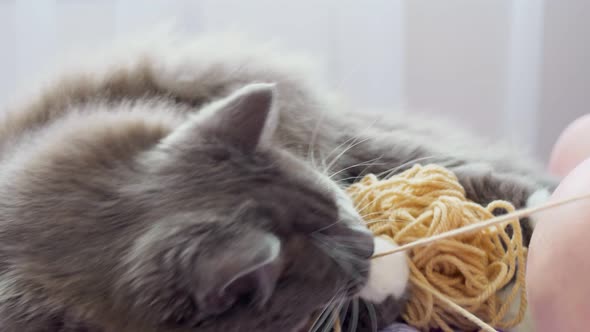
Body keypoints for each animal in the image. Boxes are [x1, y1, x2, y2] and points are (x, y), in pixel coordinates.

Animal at [0, 31, 556, 332]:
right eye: (333, 264)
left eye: (336, 208)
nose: (367, 240)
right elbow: (366, 306)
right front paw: (395, 265)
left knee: (441, 162)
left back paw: (545, 196)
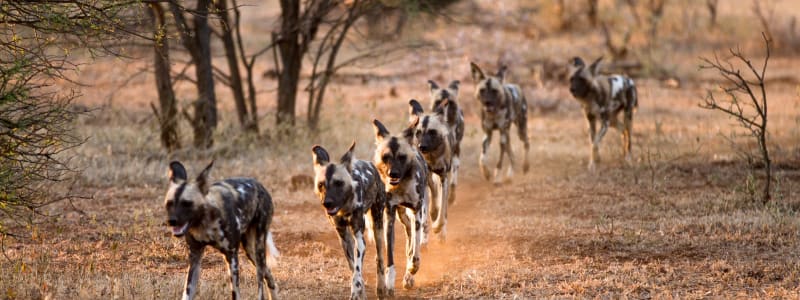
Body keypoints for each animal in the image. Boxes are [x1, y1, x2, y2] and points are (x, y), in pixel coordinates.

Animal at [162, 161, 278, 300]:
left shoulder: (232, 256)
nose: (171, 221)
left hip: (258, 248)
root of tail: (259, 185)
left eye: (187, 203)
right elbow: (187, 292)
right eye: (169, 203)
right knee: (269, 275)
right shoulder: (195, 256)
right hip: (250, 251)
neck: (205, 222)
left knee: (261, 283)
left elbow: (236, 294)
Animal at [310, 142, 394, 298]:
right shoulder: (344, 238)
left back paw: (381, 288)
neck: (344, 207)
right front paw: (360, 292)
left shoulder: (359, 238)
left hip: (378, 225)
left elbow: (357, 269)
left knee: (379, 258)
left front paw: (355, 292)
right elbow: (353, 268)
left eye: (339, 183)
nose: (327, 203)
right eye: (321, 185)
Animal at [370, 118, 428, 290]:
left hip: (416, 214)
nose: (393, 173)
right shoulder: (389, 216)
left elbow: (415, 253)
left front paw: (412, 268)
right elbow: (390, 255)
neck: (401, 185)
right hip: (401, 215)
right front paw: (389, 280)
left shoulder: (417, 212)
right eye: (385, 157)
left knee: (414, 239)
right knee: (408, 231)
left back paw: (409, 274)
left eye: (402, 157)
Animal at [410, 99, 454, 243]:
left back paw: (441, 233)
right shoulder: (425, 179)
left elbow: (442, 210)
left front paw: (438, 226)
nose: (421, 147)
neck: (432, 157)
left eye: (432, 132)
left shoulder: (444, 178)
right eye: (418, 133)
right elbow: (427, 211)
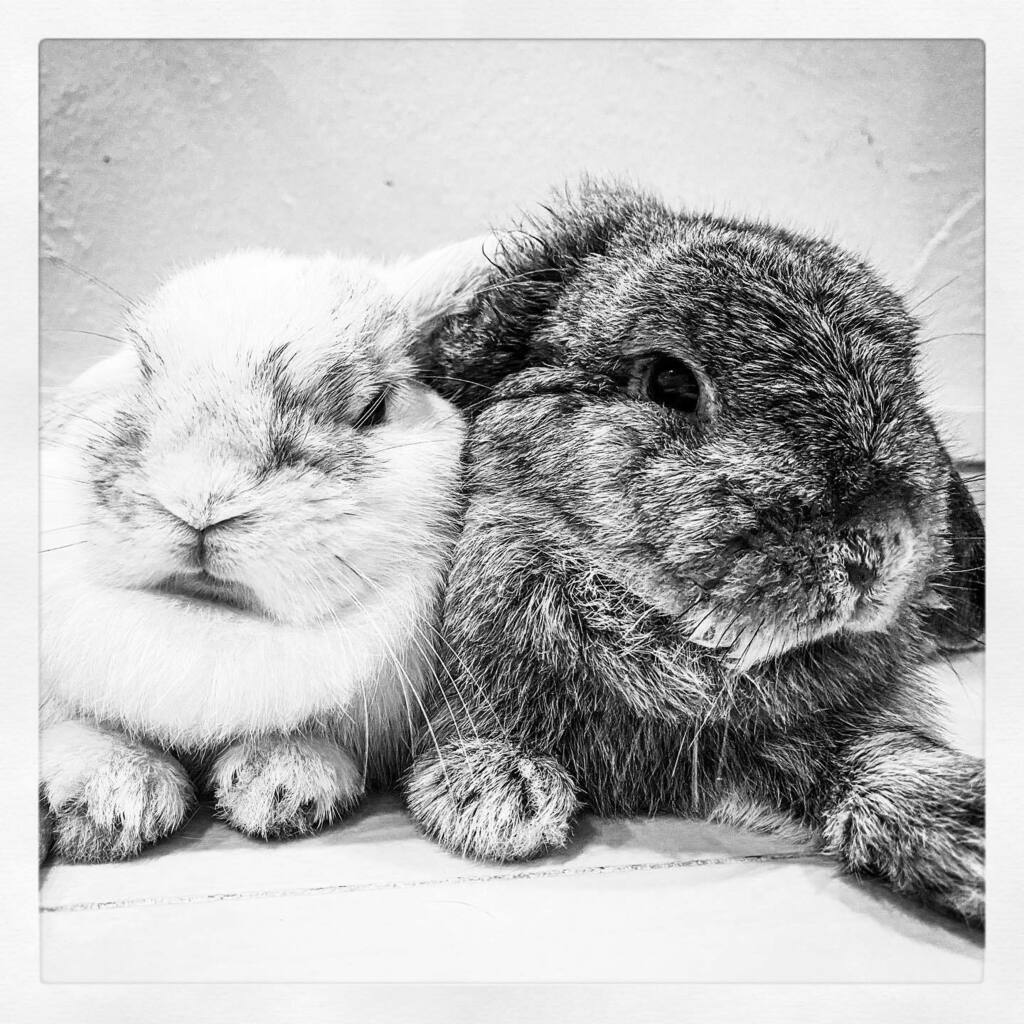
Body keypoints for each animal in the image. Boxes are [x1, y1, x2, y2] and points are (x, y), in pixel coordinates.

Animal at [404, 182, 986, 928]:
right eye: (670, 382)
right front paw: (500, 798)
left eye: (904, 375)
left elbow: (878, 763)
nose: (878, 545)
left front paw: (968, 830)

To do: Beginning with the line that contains "left shoulder: (417, 212)", write out the lines of the material above exactly, and end with the line that contains "left elbow: (878, 763)". Omit the pictures.

Exercise output:
left shoulder: (417, 212)
right eye: (385, 157)
left knee: (414, 239)
right knee: (408, 231)
left back paw: (409, 274)
left eye: (402, 157)
Animal at [410, 99, 454, 243]:
left back paw: (441, 233)
right shoulder: (425, 179)
left elbow: (442, 210)
left front paw: (438, 226)
nose: (421, 147)
neck: (432, 157)
left eye: (432, 132)
left shoulder: (444, 178)
right eye: (418, 133)
right elbow: (427, 211)
Body keypoints for each animal in the image. Boxes are [x1, y1, x2, y2] and points are (x, y), in pixel coordinates.

Animal at [404, 182, 986, 928]:
right eye: (670, 382)
right front paw: (500, 798)
left eye: (904, 375)
left elbow: (878, 763)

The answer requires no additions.